La langue ! Voilà le mot. De tout temps, elle a été l'instrument et l'objet de controverses politiques empreintes de mauvaise foi. L'ouvrage propose une série d'analyses (onze articles) sur la problématique de la langue liée à l'identité, et comment les politiques linguistiques s'en saisissent, à travers l'école et les programmes scolaires notamment, pour en faire un enjeu politico-idéologique.
Le premier éclairage historique montre que la Révolution française entendait par le truchement d'un monlinguisme (le français au détriment des langues minoritaires) asseoir la République et réaliser l'égalité en forgeant une conscience nationale. Le rôle messianique dévolu à la langue française, plus encore dans les colonies, cachait mal les enjeux politiques d'alors. Ce débat resurgit d'ailleurs régulièrement, en 1890 et plus récemment lors de la tentative de réforme de l'orthographe.
Au temps des colonies, plus spécifiquement en Algérie, la langue, toujours messianique, devait "assurer le maintien ou le renforcement des rapports de domination" sous couvert du "devoir supérieur de civilisation". La langue arabe face à la langue française était perçue " à la fois, comme le véhicule possible d'opinions anti-françaises et comme le moyen d'expression propre à une religion qu'il convient de ménager, voire de protéger, afin de prévenir toute tentative de révolté". Si la langue arabe était peu ou prou intégrée dans le système scolaire, c'était pour éviter que "les indigènes s'instruisent sans nous [les Européens] et contre nous si nous ne les éduquons pas nous-mêmes". Cependant, il n'y avait pas de consensus sur la question. Pour certains, dans le cas par exemple du Maroc, "l'indigène ne peut évoluer que dans sa mentalité et ses traditions et non dans l'assimilation". D'où l'instauration d'écoles divisées selon les classes sociales : "l'enfant du milieu social déterminé doit recevoir une instruction qui s'adaptera à ce milieu, l'y maintiendra et le rendra apte à remplir son rôle social, si humble soit-il". La conquête morale allait de pair avec la propagation de la langue française. Outre qu'on enseignait aux petites têtes brunes musulmanes que leurs ancêtres étaient des Gaulois, on leur apprenait - c'est piquant - comment "calculer le prix de revient d'une omelette au lard ou la quantité d'eau qu'il faut ajouter à du vin pour que le bénéfice du marchand s'élève sans que le prix de vente augmente" ! Rien que ça !!

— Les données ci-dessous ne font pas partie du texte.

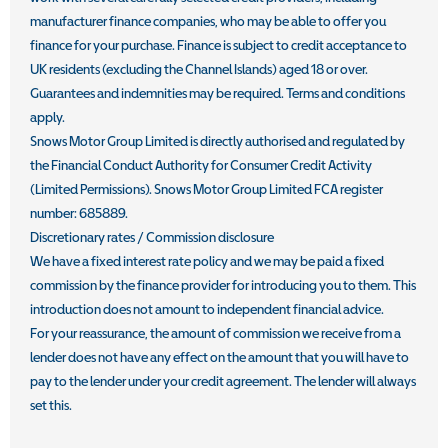
manufacturer finance companies, who may be able to offer you
finance for your purchase. Finance is subject to credit acceptance to
UK residents (excluding the Channel Islands) aged 18 or over.
Guarantees and indemnities may be required. Terms and conditions
apply.
Snows Motor Group Limited is directly authorised and regulated by
the Financial Conduct Authority for Consumer Credit Activity
(Limited Permissions). Snows Motor Group Limited FCA register
number: 685889.
Discretionary rates / Commission disclosure
We have a fixed interest rate policy and we may be paid a fixed
commission by the finance provider for introducing you to them. This
introduction does not amount to independent financial advice.
For your reassurance, the amount of commission we receive from a
lender does not have any effect on the amount that you will have to
pay to the lender under your credit agreement. The lender will always
set this.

Plus près de nous, le problème s'est posé et se pose encore quant au type de scolarisation des enfants d'immigrés. L'école républicaine devenue sanctuaire fermé à toute influence venant du dehors, en chassant tous les particularismes, entérine les inégalités de fait et impose un arbitraire culturel. A travers les programmes LCO (Langues et Cultures d'Origine), l'école traite les différences liées non aux classes sociales mais aux origines ethniques, et renforce la ségrégation et l'exclusion, lors que s'impose un "pacte laïc" pluraliste pour adapter le modèle républicain et son école aux transformations sociales, culturelles et économiques, liées à l'immigration.

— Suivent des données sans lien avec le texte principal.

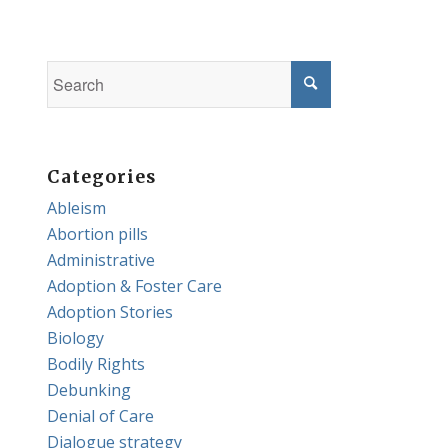
Categories
Ableism
Abortion pills
Administrative
Adoption & Foster Care
Adoption Stories
Biology
Bodily Rights
Debunking
Denial of Care
Dialogue strategy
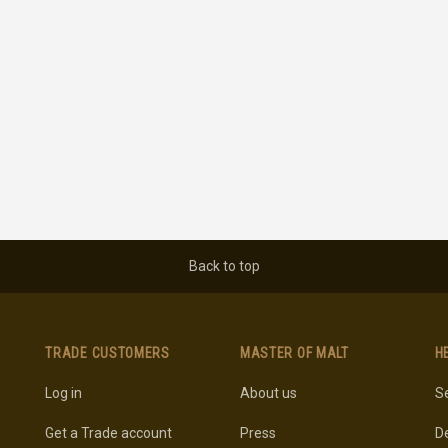
Back to top
TRADE CUSTOMERS
MASTER OF MALT
H
Log in
About us
Se
Get a Trade account
Press
De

Les auteurs passent aussi au crible la politique linguistique qui prévaut aujourd'hui en Algérie. La stérilisation du système éducatif formait des "analphabètes bilingues" (arabe et français), le berbère ayant été exclu de l'enseignement. L'arabisation totale de l'école primaire (1981) annonçait celle du secondaire et du supérieur, qui s'en est suivie. Les manuels scolaires sont truffés de références idéologiques où "le monde arabo-islamique (...) fonctionne comme un véritable paradigme identitaire" face aux autres ensembles géopolitiques et civilisationnels. Jugeons-en par cette phrase tirée d'un manuel d'histoire de première année moyenne : "les Amazighs ont émigré de la Mésopotamie (Irak), traversent l'Egypte où ils se sont quelques temps installés, avant de continuer leur marche vers le maghreb arabe"!!. ainsi, "l'élève algérien a les pieds au Djurdjura, les racines en Mésopotamie, et le coeur au moyen orient". Il semble que les manuels scolaires ont été changés, depuis 1992, pour introduire de nouveaux référents identitaires comme les souverains berbères de Numidie et même Saint-Augustin. Cependant la langue française demeure le noeud gordien des politiques linguistiques en Algérie. L'annonce de l'arabisation totale (juillet 1988), y compris l'expression en public, fera raviver les tensions, si tant est que cette mesure puisse être appliquée.
Achour Ouamara
in Revue Ecarts d'Identité, n°82, sept. 97.